The One Show: Growing up with Elisabeth Beresford

Marcus Robertson on The One ShowBBC One’s topical magazine show The One Show broadcast a lovely feature about Elisabeth Beresford, the creator and author of The Wombles, on 10 November.

The five-minute film was presented by Elisabeth Beresford’s son, Marcus Robertson, reminiscing about his childhood as part of a series in which the children of famous parents talk about what it was like growing up with them.

Marcus began with the legendary tale of his family’s Boxing Day walk on Wimbledon Common in the 1960s, before they moved to Alderney.

He talked about how his mother loved the island life in a small, friendly community, and then he showed us her house.
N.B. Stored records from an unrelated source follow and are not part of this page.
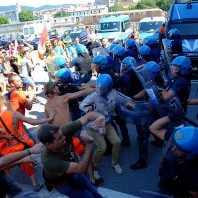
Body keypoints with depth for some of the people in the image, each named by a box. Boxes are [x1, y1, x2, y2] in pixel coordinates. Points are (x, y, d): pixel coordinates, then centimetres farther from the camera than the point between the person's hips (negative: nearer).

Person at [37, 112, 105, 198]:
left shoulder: (64, 132, -32)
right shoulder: (48, 159, -41)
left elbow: (88, 116, -29)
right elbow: (80, 169, -42)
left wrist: (100, 117, -52)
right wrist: (90, 144, -52)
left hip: (74, 173, 5)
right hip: (63, 183, -5)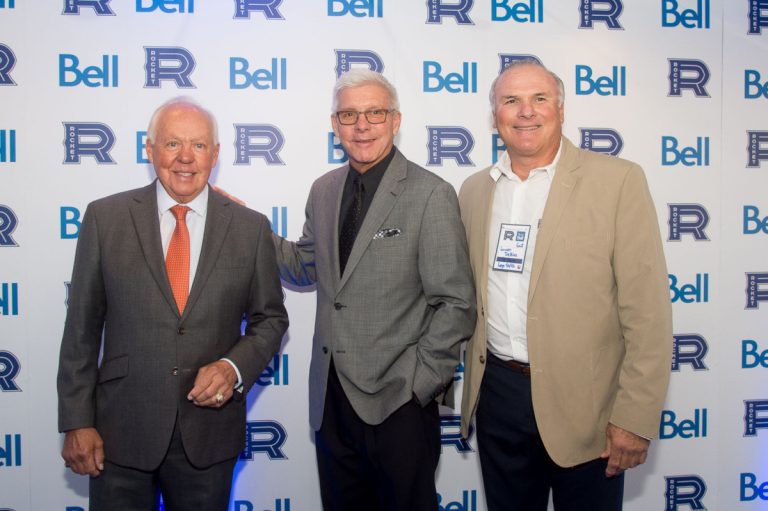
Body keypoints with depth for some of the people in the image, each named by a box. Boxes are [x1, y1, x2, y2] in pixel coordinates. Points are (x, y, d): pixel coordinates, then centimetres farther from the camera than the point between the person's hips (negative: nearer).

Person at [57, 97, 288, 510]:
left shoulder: (251, 228, -1)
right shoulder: (105, 217, -2)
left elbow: (270, 318, 7)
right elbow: (82, 327, 0)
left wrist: (235, 367, -11)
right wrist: (77, 422, -2)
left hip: (210, 432, 1)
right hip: (121, 431, 0)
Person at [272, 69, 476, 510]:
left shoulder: (431, 195, -11)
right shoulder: (323, 191, 8)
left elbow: (455, 303, -11)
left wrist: (422, 383, -13)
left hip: (398, 403, -5)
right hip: (330, 399, 6)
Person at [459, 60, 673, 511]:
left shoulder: (618, 180, -9)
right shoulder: (475, 190, 7)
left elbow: (647, 311, -12)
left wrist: (636, 418, -14)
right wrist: (474, 380, 10)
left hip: (583, 401, -4)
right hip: (498, 393, 4)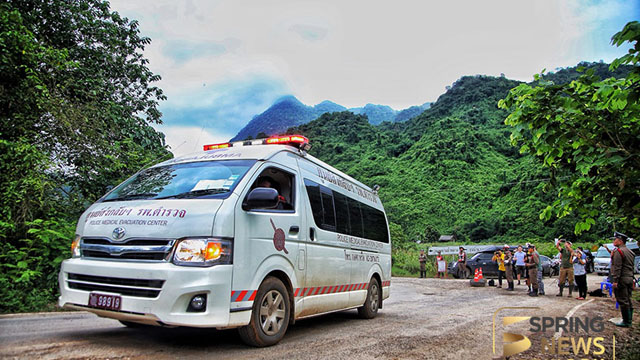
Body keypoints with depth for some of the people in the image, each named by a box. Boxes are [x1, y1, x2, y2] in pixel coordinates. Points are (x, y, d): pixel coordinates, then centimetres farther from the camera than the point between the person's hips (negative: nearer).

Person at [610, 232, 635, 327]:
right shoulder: (629, 251, 15)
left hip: (621, 280, -9)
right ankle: (629, 319, 22)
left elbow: (617, 268, -19)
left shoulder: (618, 251, -15)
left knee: (623, 301, -3)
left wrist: (615, 281, -18)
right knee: (628, 300, 15)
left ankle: (626, 322, 1)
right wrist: (631, 279, 23)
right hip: (629, 279, 9)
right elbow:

The “parlour” was the room where she wrote all her books, on a typewriter which she called her “tryper”. The door is still covered with children’s drawings of Wombles, and the shelves are full of Wombles books and cuddly toys.

Marcus also remembered how excited his mother was when she got her OBE at Buckingham Palace, and how the Queen knew a lot about the Wombles and was “clearly a Wombles fan”.
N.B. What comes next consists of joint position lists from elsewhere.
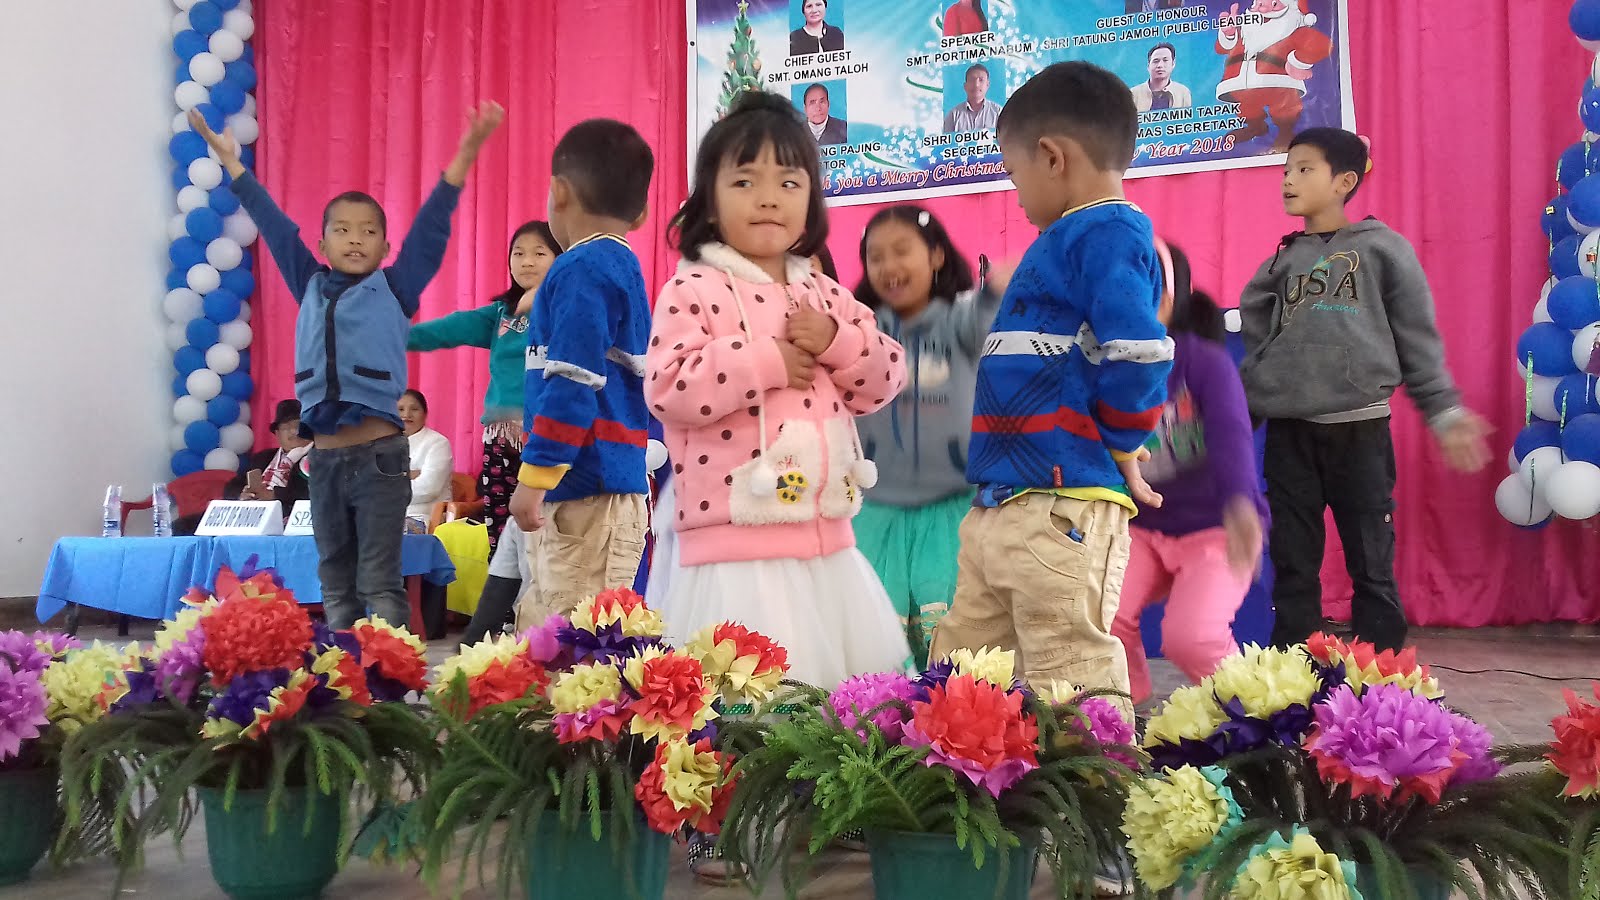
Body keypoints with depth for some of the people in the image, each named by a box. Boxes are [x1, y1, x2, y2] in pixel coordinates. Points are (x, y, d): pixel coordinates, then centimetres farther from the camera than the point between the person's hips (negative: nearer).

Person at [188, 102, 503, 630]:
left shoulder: (396, 290, 2)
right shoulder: (311, 289, 11)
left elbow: (430, 230, -7)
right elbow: (275, 226, 14)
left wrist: (465, 155, -15)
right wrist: (231, 161, 17)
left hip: (380, 456, -4)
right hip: (324, 457, 4)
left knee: (380, 582, -2)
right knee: (335, 583, 12)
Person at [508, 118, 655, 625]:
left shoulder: (581, 269, -11)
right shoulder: (626, 269, 18)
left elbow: (572, 382, -19)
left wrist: (534, 478, -17)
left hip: (584, 489, -10)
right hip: (610, 486, 10)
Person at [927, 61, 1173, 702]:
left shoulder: (1110, 234, -10)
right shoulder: (1068, 239, 20)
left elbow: (1138, 357, -21)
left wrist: (1118, 452, -10)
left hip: (1062, 508, -11)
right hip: (999, 505, 11)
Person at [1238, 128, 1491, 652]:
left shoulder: (1384, 248, 3)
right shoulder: (1281, 262, 13)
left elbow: (1417, 337, 3)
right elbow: (1256, 344, 14)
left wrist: (1444, 411, 0)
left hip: (1360, 427, -3)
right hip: (1288, 431, 3)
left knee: (1372, 564, 2)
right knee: (1293, 565, 7)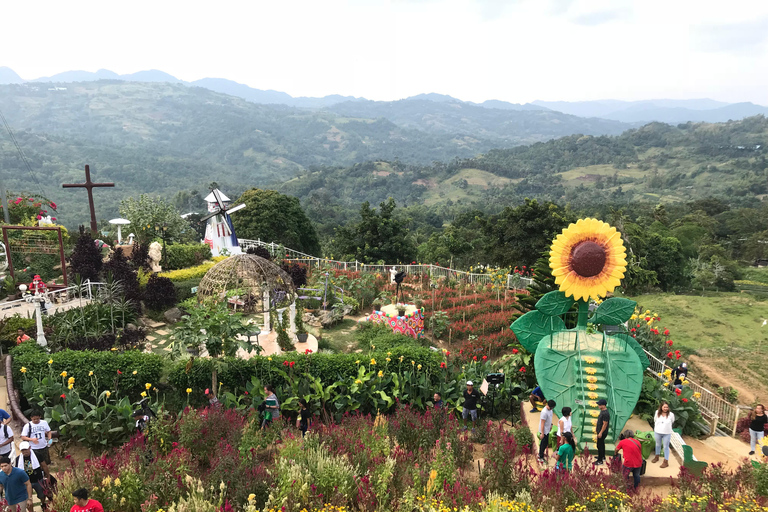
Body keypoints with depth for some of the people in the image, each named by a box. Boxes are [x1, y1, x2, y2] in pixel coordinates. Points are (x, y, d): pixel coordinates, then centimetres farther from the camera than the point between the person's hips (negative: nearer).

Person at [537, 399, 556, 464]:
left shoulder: (550, 410, -1)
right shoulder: (544, 412, -30)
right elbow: (542, 423, -27)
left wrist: (550, 425, 23)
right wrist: (542, 433, -24)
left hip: (547, 430, 9)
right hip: (544, 431, -9)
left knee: (546, 443, 20)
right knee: (543, 443, 2)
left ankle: (540, 453, 39)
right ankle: (541, 458, 16)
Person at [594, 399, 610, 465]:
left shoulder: (605, 413, -26)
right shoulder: (602, 411, 5)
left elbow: (605, 424, -25)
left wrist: (601, 433, -22)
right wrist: (599, 432, 23)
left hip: (602, 432, -10)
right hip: (600, 431, 10)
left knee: (600, 446, -3)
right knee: (601, 444, 23)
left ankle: (600, 460, 5)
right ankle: (603, 457, 38)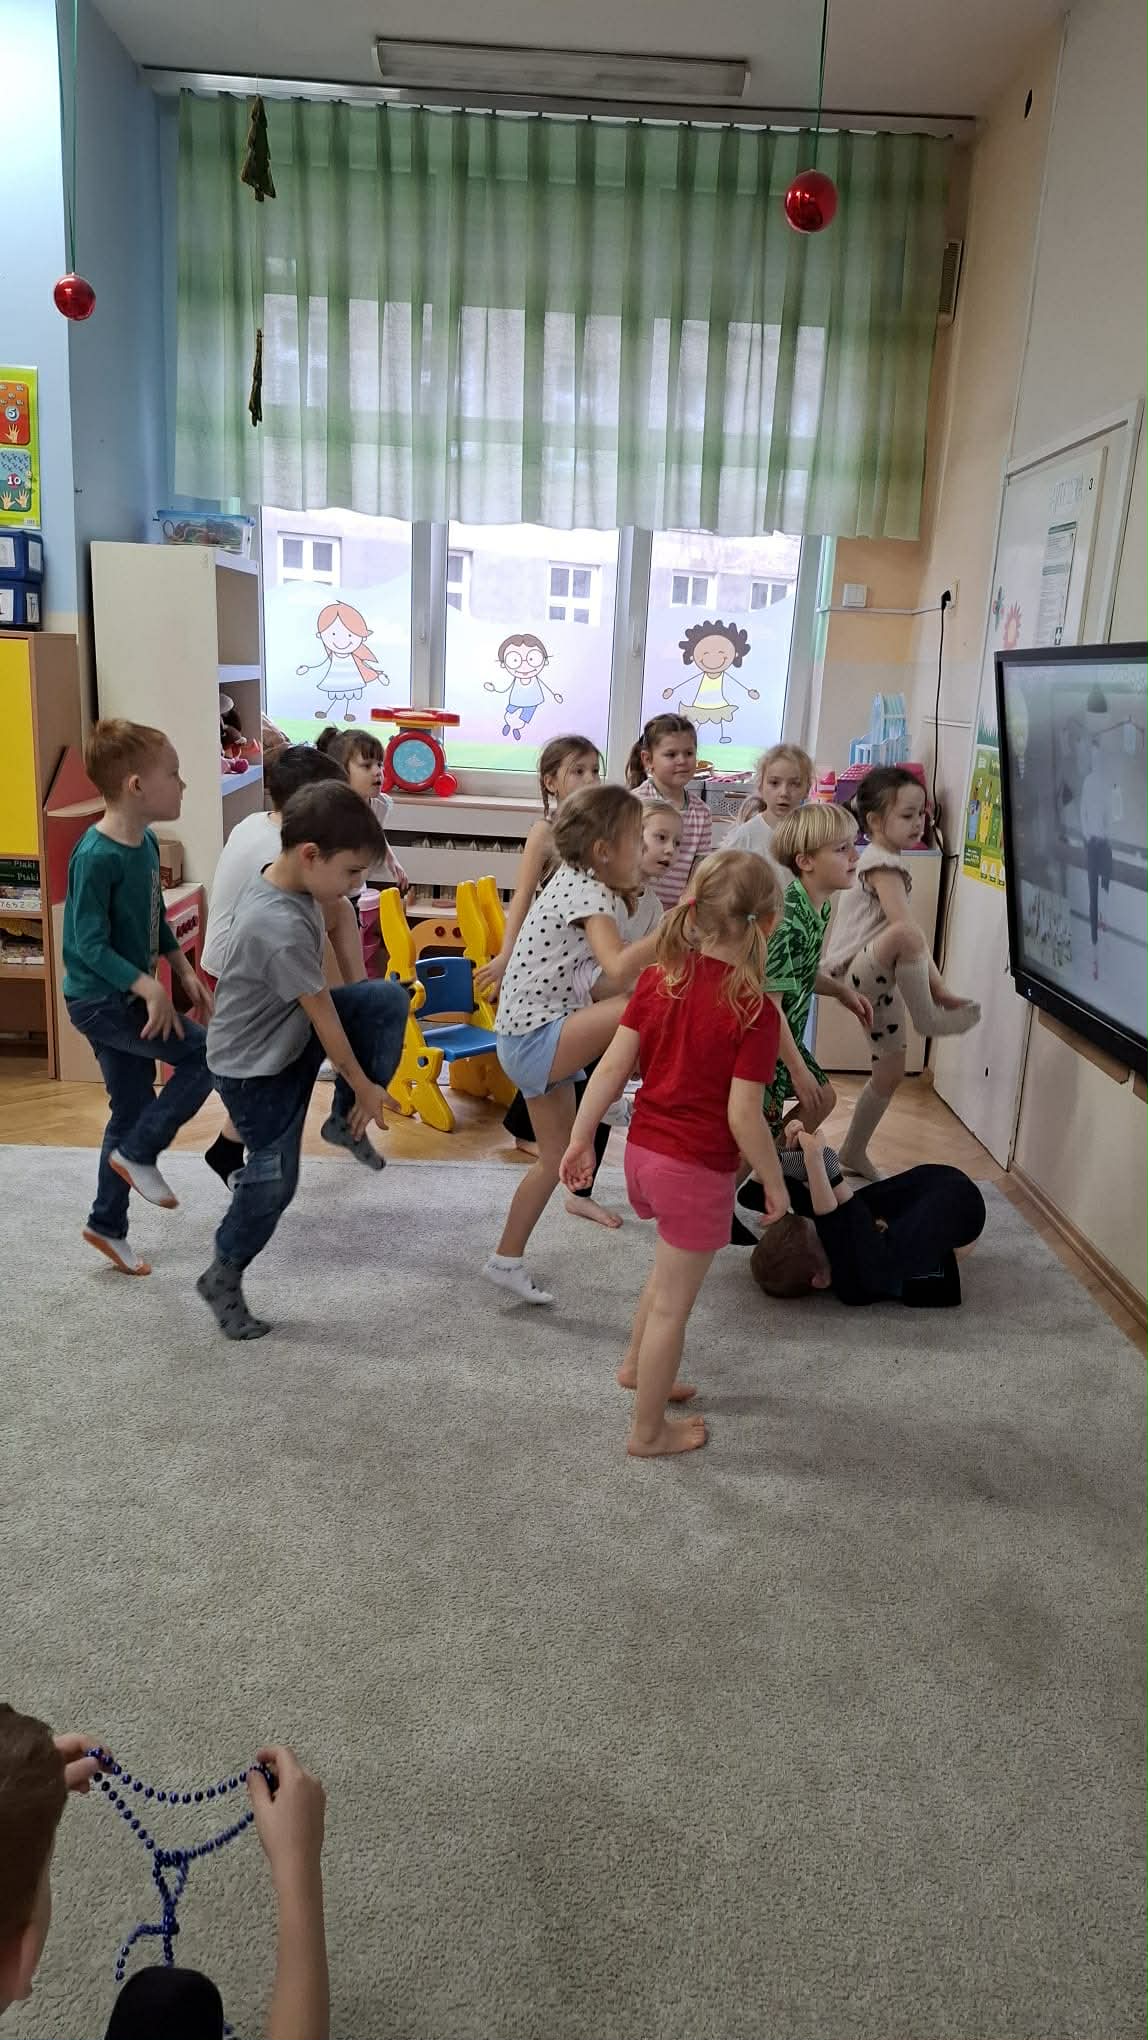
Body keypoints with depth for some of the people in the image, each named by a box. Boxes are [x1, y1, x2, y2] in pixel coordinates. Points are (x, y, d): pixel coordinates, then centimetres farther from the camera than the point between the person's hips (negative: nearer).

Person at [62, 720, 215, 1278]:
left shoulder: (146, 843, 3)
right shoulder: (97, 856, -24)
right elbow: (89, 944, -25)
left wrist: (185, 973, 12)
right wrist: (150, 988, -32)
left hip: (125, 998, 9)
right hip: (100, 1000, -9)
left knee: (133, 1111, 15)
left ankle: (108, 1226, 30)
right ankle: (138, 1154, 4)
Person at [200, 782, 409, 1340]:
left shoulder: (278, 879, -6)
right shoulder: (281, 927, -35)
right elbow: (322, 1015, -24)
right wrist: (363, 1084, -12)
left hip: (288, 1029, 8)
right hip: (255, 1066, -8)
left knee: (388, 999, -8)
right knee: (274, 1179, 4)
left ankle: (346, 1122, 6)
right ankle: (222, 1278, 28)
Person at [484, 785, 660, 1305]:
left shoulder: (574, 879, 11)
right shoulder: (589, 893, -17)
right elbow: (619, 969, -35)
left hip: (535, 1039, 10)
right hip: (535, 1040, -10)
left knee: (556, 1158, 17)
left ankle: (507, 1261, 28)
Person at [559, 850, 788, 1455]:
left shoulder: (656, 979, -5)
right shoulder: (755, 1011, -21)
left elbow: (612, 1067, -3)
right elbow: (742, 1116, -20)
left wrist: (581, 1139, 6)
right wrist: (775, 1183, -5)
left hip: (642, 1150, 6)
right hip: (698, 1171, -6)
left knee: (672, 1267, 31)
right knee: (672, 1303, 9)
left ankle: (636, 1365, 48)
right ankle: (648, 1431, 25)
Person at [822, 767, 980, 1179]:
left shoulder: (888, 861, 16)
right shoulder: (883, 863, -15)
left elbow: (907, 938, 19)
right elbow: (905, 927, -26)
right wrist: (939, 988, -27)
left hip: (877, 980, 10)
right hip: (852, 974, -10)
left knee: (890, 1073, 14)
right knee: (906, 935, -41)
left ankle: (854, 1153, 29)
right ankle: (927, 1018, -22)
The film, which you can watch below, included some nice archive photos and interview footage of the young Elisabeth Beresford.

2 responses to ‘The One Show: Growing up with Elisabeth Beresford’

  1. Frederick W Harrison

    Interesting that Marcus went to Waterloo Station as a child to look at the trains. Was this the genesis of “Wellington Goes To Waterloo” wherein young Wellington engages in a bit of trainspotting? Mike Batt’s witty lyrics/title exploited the connection of the Duke of Wellington with the Battle of Waterloo. Otherwise the song might have been titled “Orinoco Goes To Waterloo” which would not have been so plausible since Orinoco would have taken the opportunity of a day off to catch up on his 40 winks! But there is also a short story in the Wombles Gift Book titled Wellington Almost Meets His Waterloo – was it inspired by or the inspiration for the song?
    Waterloo Station also served as the inspiration for one of the Kinks’ finest songs – Waterloo Sunset – whose music and vocal arrangements must certainly have influenced Mike Batt when he wrote the Wombles’ music. And, of course, there’s a nod to the Kinks’ song title in the Wombles’ song Wimbledon Sunset.